As the world of unique ways to investigate fraud expands, investigators in Middletown, Ohio, have given us the latest in ways of using data to solve a case. Not data from an accounting system, building access records or an Amazon Echo (see last month’s post) — this time it was data from a pacemaker. According to the article, a man was “charged for arson and fraud after law enforcement used data gleaned from his pacemaker to uncover an alleged plot to cheat his insurance company.” The man in question was attempting to collect more than $400,000 in damages caused by a fire at his home. However, the story he told of the exertion he underwent to pack suitcases and throw them out a window didn’t quite line up with the story his heart told. Police obtained a search warrant and went after the electronic records of his pacemaker. They quickly discovered that the heart doesn’t, in fact, lie. When I first read this story, I was initially shocked a pacemaker could be used this way. The more I thought about it, however, I quickly realized that it is an obvious application of analytics.

Using analytics to detect fraud often involves the application of pattern recognition technology. That can mean looking for specific patterns indicative of a fraud, looking for patterns contrary to your expectations or finding patterns where you wouldn’t expect. In this particular case, it was the absence of a pattern where one was expected. So, how does one go about applying analytics to a case like this? The same way you apply analytics in any situation — following a predictable framework.

Strategic question: Is Mr. Compton’s story plausible?

Objective: Identify indications of exertion of effort consistent with description of actions.

Data: Pacemaker electronic records.

Procedures: Trend analysis of heart rate, demand on pacemaker and heart rhythms before, during and subsequent to actions in story.

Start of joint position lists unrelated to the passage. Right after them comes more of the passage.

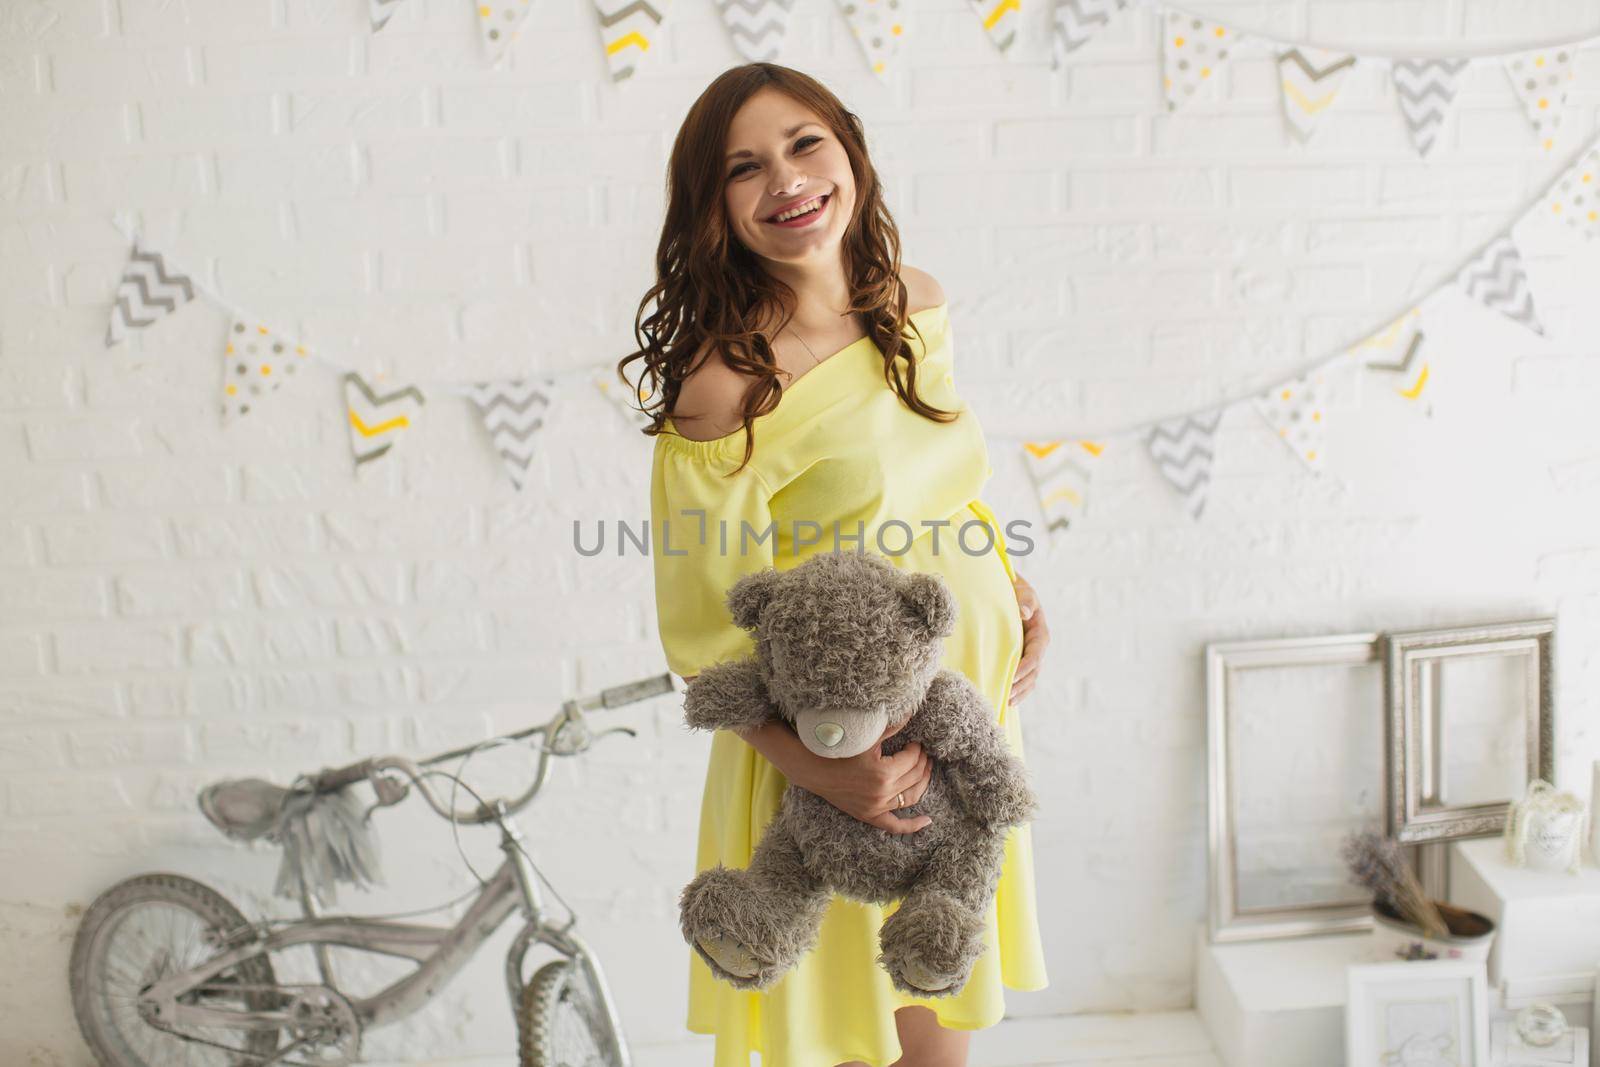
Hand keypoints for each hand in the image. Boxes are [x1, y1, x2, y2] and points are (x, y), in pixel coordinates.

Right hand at [795, 718, 933, 834]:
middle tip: (922, 752)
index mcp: (884, 773)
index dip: (917, 749)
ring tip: (926, 770)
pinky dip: (912, 826)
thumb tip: (911, 712)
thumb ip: (891, 726)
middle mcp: (883, 793)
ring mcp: (876, 807)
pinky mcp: (870, 816)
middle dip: (922, 762)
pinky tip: (927, 821)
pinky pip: (894, 826)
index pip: (912, 759)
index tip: (915, 742)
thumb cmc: (839, 750)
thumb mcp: (866, 737)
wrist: (814, 769)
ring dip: (923, 783)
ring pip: (911, 798)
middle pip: (915, 776)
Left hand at [1009, 572, 1049, 706]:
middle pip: (1033, 672)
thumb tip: (1024, 613)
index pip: (1035, 655)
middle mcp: (1038, 647)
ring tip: (1006, 701)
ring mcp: (1031, 656)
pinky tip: (1007, 701)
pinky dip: (1018, 691)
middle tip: (1006, 694)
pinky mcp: (1022, 660)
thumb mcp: (1023, 591)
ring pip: (1030, 679)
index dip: (1025, 668)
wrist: (1012, 592)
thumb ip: (1024, 600)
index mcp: (1040, 634)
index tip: (1012, 677)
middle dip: (1021, 684)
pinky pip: (1024, 679)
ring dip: (1020, 691)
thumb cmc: (1017, 591)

Analyze results: Patterns don’t show signs of increased exertion that would have been present based on story.

Manage results: Investigate other possible reasons for inconsistent pattern.

At its core, this is the same framework and application methodology for analyzing trends in financial or other data. What differentiates this from typical applications of analytics in investigations is the willingness to get data outside of traditional systems. As the Internet of Things grows and expands, the opportunities to go outside these traditional systems will also grow. More devices — wearables, virtual assistant devices, vehicles, etc. — will generate more data than ever before. Each of these will provide an opportunity to evaluate patterns in data compared to expectations. 

The challenge is this — how will you begin to leverage these non-traditional data systems in your investigations?